[Opening Data in this exercise section]
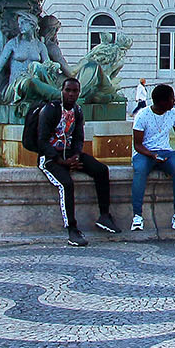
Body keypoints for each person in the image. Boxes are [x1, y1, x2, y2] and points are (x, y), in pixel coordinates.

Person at [35, 77, 115, 247]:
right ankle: (72, 229)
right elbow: (41, 141)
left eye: (75, 91)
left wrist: (76, 156)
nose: (71, 94)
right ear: (61, 91)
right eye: (68, 90)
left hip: (70, 154)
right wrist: (60, 161)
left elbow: (78, 137)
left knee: (101, 170)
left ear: (79, 93)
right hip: (50, 158)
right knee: (66, 184)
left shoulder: (77, 110)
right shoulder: (50, 110)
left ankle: (104, 215)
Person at [131, 82, 175, 232]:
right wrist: (152, 155)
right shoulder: (142, 115)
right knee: (140, 171)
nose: (174, 101)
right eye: (171, 99)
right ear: (162, 102)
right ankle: (137, 215)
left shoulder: (173, 113)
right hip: (144, 153)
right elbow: (137, 145)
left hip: (165, 151)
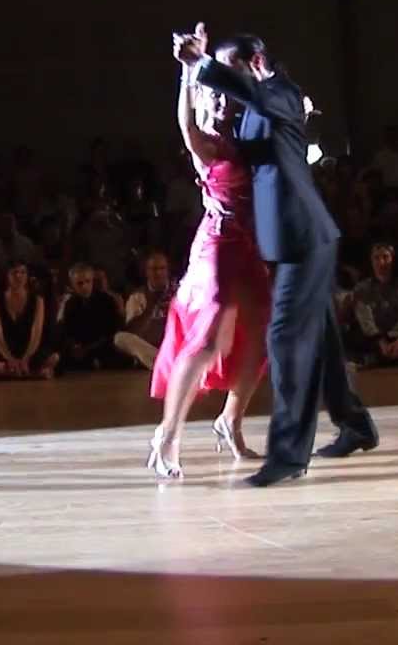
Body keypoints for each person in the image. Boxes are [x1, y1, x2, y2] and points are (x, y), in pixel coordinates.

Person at [176, 23, 378, 487]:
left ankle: (287, 457)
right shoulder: (256, 107)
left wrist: (203, 66)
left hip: (305, 239)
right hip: (291, 241)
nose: (227, 81)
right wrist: (194, 79)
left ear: (256, 64)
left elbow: (264, 99)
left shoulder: (282, 92)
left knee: (285, 340)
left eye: (233, 70)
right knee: (323, 342)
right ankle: (356, 425)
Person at [145, 55, 272, 478]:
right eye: (212, 95)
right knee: (208, 342)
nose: (220, 102)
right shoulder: (208, 144)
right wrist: (186, 72)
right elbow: (185, 126)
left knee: (260, 337)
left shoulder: (245, 135)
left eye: (225, 94)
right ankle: (168, 435)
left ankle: (230, 421)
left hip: (249, 247)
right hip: (218, 247)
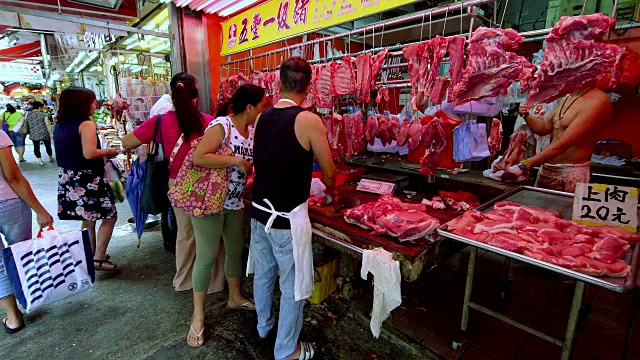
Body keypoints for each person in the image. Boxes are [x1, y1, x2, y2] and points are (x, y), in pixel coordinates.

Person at [250, 57, 336, 360]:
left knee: (263, 274)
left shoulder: (262, 118)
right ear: (309, 86)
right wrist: (329, 189)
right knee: (292, 286)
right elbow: (328, 171)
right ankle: (287, 349)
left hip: (259, 212)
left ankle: (264, 326)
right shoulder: (309, 120)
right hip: (286, 220)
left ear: (278, 83)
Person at [122, 72, 223, 294]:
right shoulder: (208, 121)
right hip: (206, 183)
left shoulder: (159, 121)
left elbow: (127, 141)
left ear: (172, 95)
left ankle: (183, 281)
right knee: (209, 236)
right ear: (196, 96)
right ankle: (214, 282)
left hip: (177, 182)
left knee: (185, 234)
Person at [186, 84, 268, 348]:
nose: (263, 109)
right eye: (262, 105)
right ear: (249, 107)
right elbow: (200, 157)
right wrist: (235, 161)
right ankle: (197, 316)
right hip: (210, 201)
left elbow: (250, 165)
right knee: (207, 256)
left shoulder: (253, 132)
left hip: (234, 201)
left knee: (235, 250)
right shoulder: (222, 126)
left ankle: (234, 296)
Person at [53, 87, 119, 271]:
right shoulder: (86, 124)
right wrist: (111, 151)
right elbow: (90, 153)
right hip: (88, 178)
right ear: (80, 104)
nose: (95, 104)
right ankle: (98, 258)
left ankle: (89, 256)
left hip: (70, 177)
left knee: (87, 218)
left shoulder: (60, 124)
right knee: (110, 216)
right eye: (91, 101)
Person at [503, 81, 612, 192]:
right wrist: (526, 114)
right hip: (547, 170)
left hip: (571, 174)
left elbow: (562, 144)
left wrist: (526, 164)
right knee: (536, 208)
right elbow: (543, 128)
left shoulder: (598, 101)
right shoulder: (567, 98)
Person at [0, 129, 54, 334]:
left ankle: (13, 319)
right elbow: (13, 177)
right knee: (21, 254)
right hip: (9, 204)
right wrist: (40, 211)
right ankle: (30, 297)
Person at [25, 101, 54, 166]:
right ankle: (50, 158)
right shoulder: (43, 114)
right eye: (41, 107)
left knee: (36, 147)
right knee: (48, 146)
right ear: (39, 107)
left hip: (34, 133)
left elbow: (26, 123)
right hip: (44, 133)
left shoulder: (28, 114)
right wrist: (51, 133)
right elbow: (47, 125)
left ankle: (40, 161)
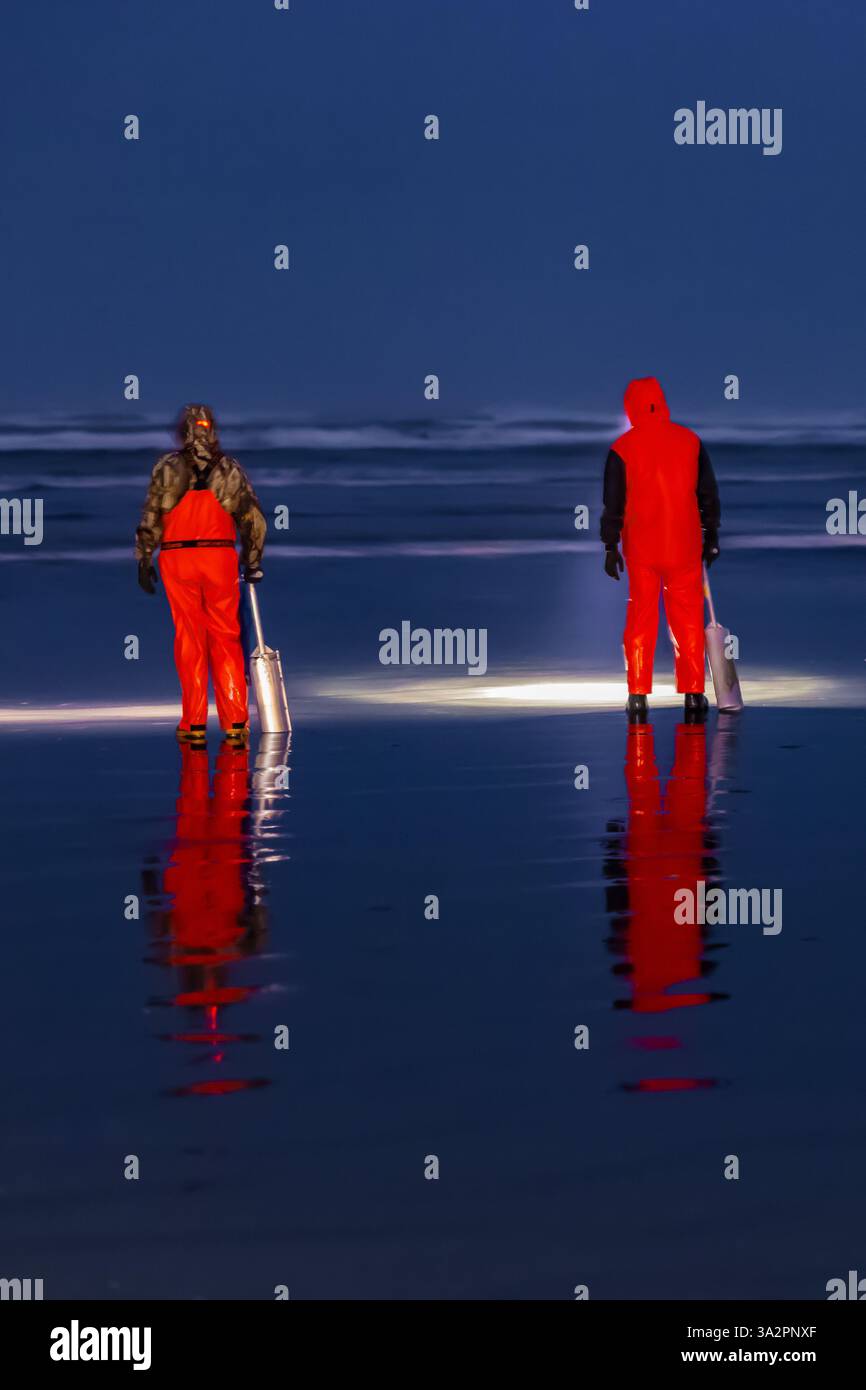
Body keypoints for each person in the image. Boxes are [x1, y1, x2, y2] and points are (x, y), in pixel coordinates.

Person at [135, 405, 266, 745]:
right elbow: (253, 520)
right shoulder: (229, 468)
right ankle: (235, 723)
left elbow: (151, 516)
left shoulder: (166, 467)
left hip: (177, 558)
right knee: (226, 637)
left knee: (189, 638)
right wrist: (252, 561)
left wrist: (144, 558)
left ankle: (194, 723)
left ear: (182, 431)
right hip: (219, 556)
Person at [600, 377, 720, 723]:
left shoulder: (622, 448)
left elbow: (613, 504)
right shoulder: (690, 441)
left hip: (641, 548)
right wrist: (711, 536)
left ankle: (637, 696)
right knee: (688, 619)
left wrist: (610, 545)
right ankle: (694, 694)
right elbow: (708, 494)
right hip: (684, 545)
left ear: (631, 407)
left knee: (641, 618)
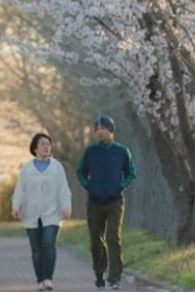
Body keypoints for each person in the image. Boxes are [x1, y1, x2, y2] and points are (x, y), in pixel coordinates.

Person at [76, 115, 136, 290]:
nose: (99, 131)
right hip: (94, 201)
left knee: (113, 237)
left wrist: (121, 186)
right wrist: (88, 185)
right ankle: (99, 272)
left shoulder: (122, 151)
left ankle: (115, 277)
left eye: (103, 128)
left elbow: (131, 173)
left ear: (111, 130)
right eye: (97, 128)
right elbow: (80, 172)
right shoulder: (90, 151)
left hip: (115, 201)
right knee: (96, 239)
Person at [12, 133, 72, 291]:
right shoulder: (27, 169)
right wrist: (16, 206)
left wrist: (66, 206)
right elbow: (19, 190)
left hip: (52, 213)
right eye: (43, 144)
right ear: (35, 148)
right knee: (36, 249)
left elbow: (64, 189)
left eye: (48, 144)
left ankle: (48, 279)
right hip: (31, 213)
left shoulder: (56, 167)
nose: (47, 147)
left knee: (48, 243)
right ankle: (40, 279)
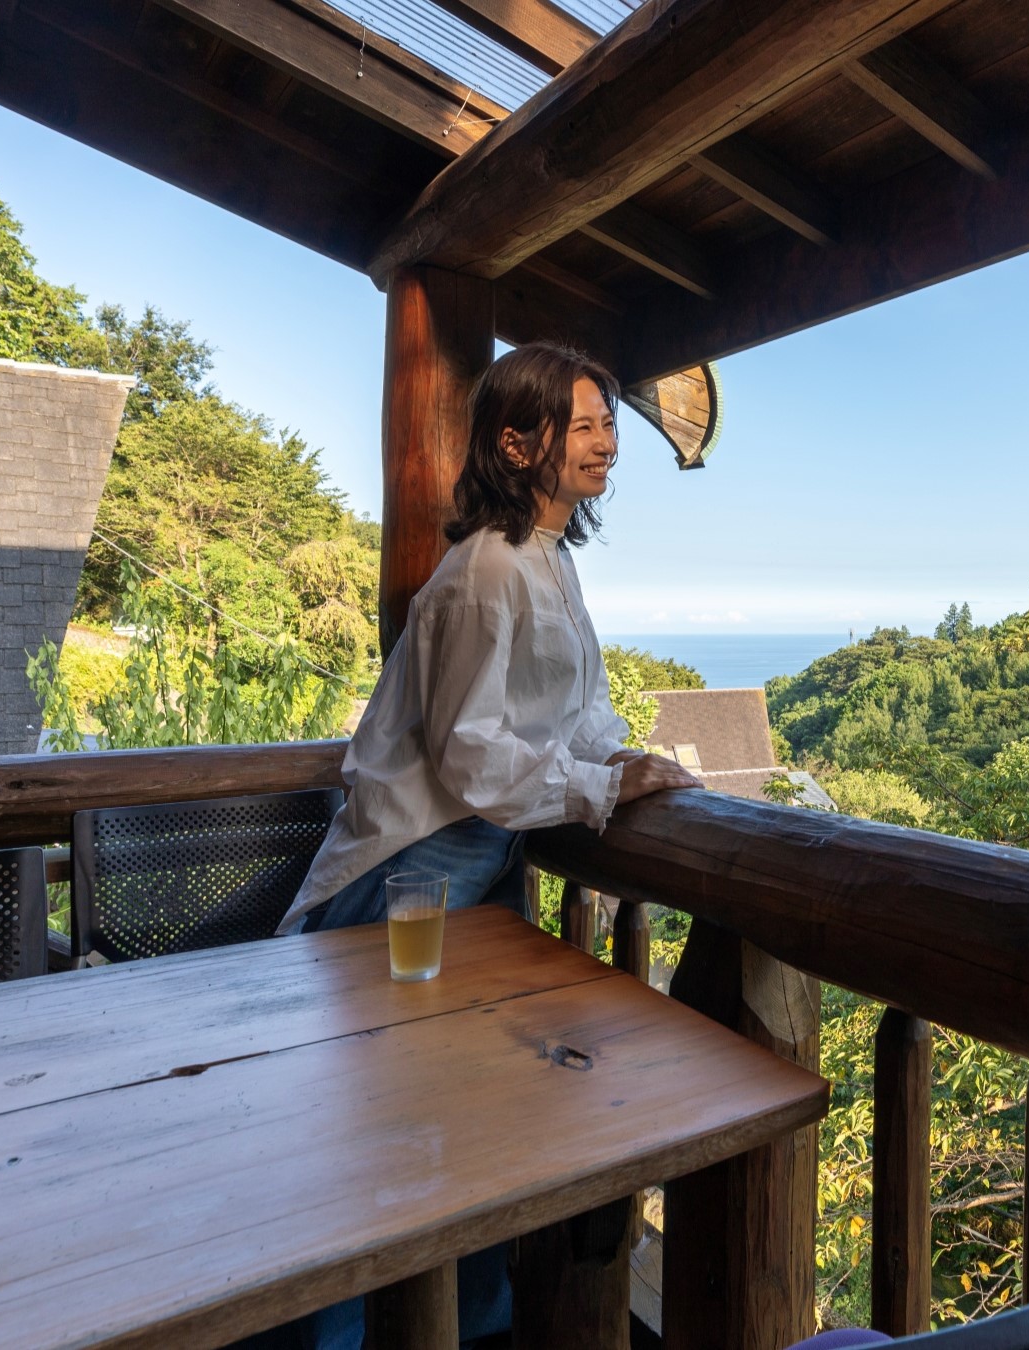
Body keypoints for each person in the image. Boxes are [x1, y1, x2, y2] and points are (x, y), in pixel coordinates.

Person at [252, 342, 699, 1350]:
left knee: (464, 1120)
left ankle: (461, 1326)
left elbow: (576, 708)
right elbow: (470, 757)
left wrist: (624, 764)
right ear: (517, 439)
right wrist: (594, 789)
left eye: (605, 422)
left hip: (476, 863)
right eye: (582, 424)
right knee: (393, 1130)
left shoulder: (549, 559)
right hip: (415, 873)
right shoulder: (485, 572)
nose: (605, 441)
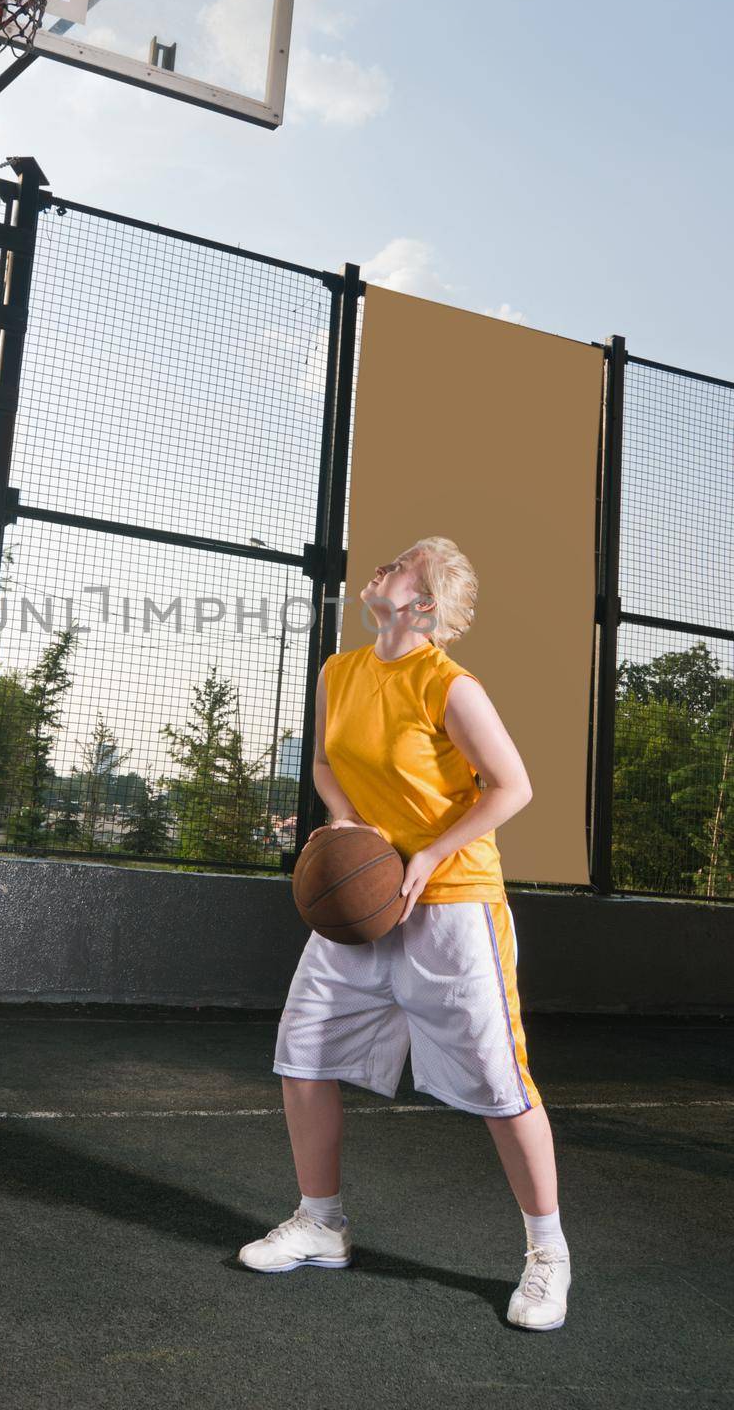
[Closing Data in this exercise section]
• **Task requirements**:
Print the material verbatim; drop the pictures.

• **Answer for the task**:
Body keypoints for each person in the image. Boxes are [x1, y1, x2, y2] and points are (x, y), in pixel coordinates.

Person at [35, 77, 115, 247]:
right ankle: (72, 229)
right elbow: (41, 141)
left eye: (75, 91)
left wrist: (76, 156)
nose: (71, 94)
right ear: (61, 91)
right eye: (68, 90)
left hip: (70, 154)
right wrist: (60, 161)
left elbow: (78, 137)
left knee: (101, 170)
left ear: (79, 93)
right hip: (50, 158)
right knee: (66, 184)
left shoulder: (77, 110)
right shoulder: (50, 110)
left ankle: (104, 215)
Person at [131, 82, 175, 232]:
right wrist: (152, 155)
right shoulder: (142, 115)
right knee: (140, 171)
nose: (174, 101)
right eye: (171, 99)
right ear: (162, 102)
right ankle: (137, 215)
left shoulder: (173, 113)
right hip: (144, 153)
right elbow: (137, 145)
left hip: (165, 151)
Body keypoints for each person in the image. Boxes are [x1, y1, x2, y2] and points are (x, y), in pixel coordinates.

Person at [176, 23, 378, 487]:
left ankle: (287, 457)
right shoulder: (256, 107)
left wrist: (203, 66)
left hip: (305, 239)
right hip: (291, 241)
nose: (227, 81)
right wrist: (194, 79)
left ear: (256, 64)
left elbow: (264, 99)
left shoulder: (282, 92)
left knee: (285, 340)
left eye: (233, 70)
right knee: (323, 342)
right ankle: (356, 425)
Person at [145, 55, 272, 478]:
right eye: (212, 95)
right knee: (208, 342)
nose: (220, 102)
right shoulder: (208, 144)
right wrist: (186, 72)
right elbow: (185, 126)
left knee: (260, 337)
left shoulder: (245, 135)
left eye: (225, 94)
right ankle: (168, 435)
left ankle: (230, 421)
left hip: (249, 247)
right hip: (218, 247)
Body keypoints for each person in the image. Boxes are [x1, y1, x2, y2] and points are (x, y), in pixel coordinates.

Person at [250, 57, 336, 360]:
left knee: (263, 274)
left shoulder: (262, 118)
right ear: (309, 86)
right wrist: (329, 189)
right knee: (292, 286)
right elbow: (328, 171)
right ankle: (287, 349)
left hip: (259, 212)
left ankle: (264, 326)
right shoulder: (309, 120)
right hip: (286, 220)
left ear: (278, 83)
Person at [122, 72, 223, 294]:
right shoulder: (208, 121)
right hip: (206, 183)
left shoulder: (159, 121)
left elbow: (127, 141)
left ear: (172, 95)
left ankle: (183, 281)
right knee: (209, 236)
right ear: (196, 96)
right ankle: (214, 282)
left hip: (177, 182)
left knee: (185, 234)
Person at [186, 84, 268, 348]:
nose: (263, 109)
right eye: (262, 105)
right ear: (249, 107)
right elbow: (200, 157)
right wrist: (235, 161)
right ankle: (197, 316)
right hip: (210, 201)
left elbow: (250, 165)
right knee: (207, 256)
left shoulder: (253, 132)
left hip: (234, 201)
left knee: (235, 250)
right shoulder: (222, 126)
left ankle: (234, 296)
Person at [53, 87, 119, 271]:
right shoulder: (86, 124)
right wrist: (111, 151)
right elbow: (90, 153)
right hip: (88, 178)
right ear: (80, 104)
nose: (95, 104)
right ankle: (98, 258)
left ankle: (89, 256)
left hip: (70, 177)
left knee: (87, 218)
left shoulder: (60, 124)
right knee: (110, 216)
right eye: (91, 101)
Person at [503, 81, 612, 192]:
right wrist: (526, 114)
right hip: (547, 170)
left hip: (571, 174)
left elbow: (562, 144)
left wrist: (526, 164)
right knee: (536, 208)
right elbow: (543, 128)
left shoulder: (598, 101)
right shoulder: (567, 98)
Person at [0, 129, 54, 334]:
left ankle: (13, 319)
right elbow: (13, 177)
right knee: (21, 254)
right hip: (9, 204)
right wrist: (40, 211)
right ankle: (30, 297)
Person at [25, 101, 54, 166]:
right ankle: (50, 158)
right shoulder: (43, 114)
right eye: (41, 107)
left knee: (36, 147)
right knee: (48, 146)
right ear: (39, 107)
left hip: (34, 133)
left elbow: (26, 123)
right hip: (44, 133)
left shoulder: (28, 114)
right wrist: (51, 133)
right elbow: (47, 125)
left ankle: (40, 161)
Body keypoints for each person in the image. Boxes are [x1, y1, x2, y2] and points are (x, y), in pixel coordinates.

Person at [135, 405, 266, 745]:
right elbow: (253, 520)
right shoulder: (229, 468)
right ankle: (235, 723)
left elbow: (151, 516)
left shoulder: (166, 467)
left hip: (177, 558)
right knee: (226, 637)
left knee: (189, 638)
right wrist: (252, 561)
left wrist: (144, 558)
left ankle: (194, 723)
left ear: (182, 431)
right hip: (219, 556)
Person at [600, 377, 720, 723]:
left shoulder: (622, 448)
left elbow: (613, 504)
right shoulder: (690, 441)
left hip: (641, 548)
right wrist: (711, 536)
left ankle: (637, 696)
right knee: (688, 619)
left wrist: (610, 545)
right ankle: (694, 694)
right elbow: (708, 494)
right hip: (684, 545)
left ear: (631, 407)
left knee: (641, 618)
Body keypoints for each person in the image. Boxes are [x1, y1, x2, y2] and points are (x, y), in pixel coordinates.

Person at [76, 115, 136, 290]:
nose: (99, 131)
right hip: (94, 201)
left knee: (113, 237)
left wrist: (121, 186)
right wrist: (88, 185)
right ankle: (99, 272)
left shoulder: (122, 151)
left ankle: (115, 277)
left eye: (103, 128)
left elbow: (131, 173)
left ear: (111, 130)
right eye: (97, 128)
right elbow: (80, 172)
right shoulder: (90, 151)
left hip: (115, 201)
right knee: (96, 239)
Person at [12, 133, 72, 291]:
right shoulder: (27, 169)
right wrist: (16, 206)
left wrist: (66, 206)
right elbow: (19, 190)
left hip: (52, 213)
right eye: (43, 144)
right ear: (35, 148)
right knee: (36, 249)
left elbow: (64, 189)
left eye: (48, 144)
left ankle: (48, 279)
right hip: (31, 213)
left shoulder: (56, 167)
nose: (47, 147)
left knee: (48, 243)
right ankle: (40, 279)
Body keypoints for each person in the image. Boxes are [x1, y1, x2, y2] and points are (x, y), in pixel coordinates.

Person at [252, 342, 699, 1350]:
left knee: (464, 1120)
left ankle: (461, 1326)
left elbow: (576, 708)
right elbow: (470, 757)
left wrist: (624, 764)
right ear: (517, 439)
right wrist: (594, 789)
left eye: (605, 422)
left hip: (476, 863)
right eye: (582, 424)
right knee: (393, 1130)
left shoulder: (549, 559)
right hip: (415, 873)
right shoulder: (485, 572)
nose: (605, 441)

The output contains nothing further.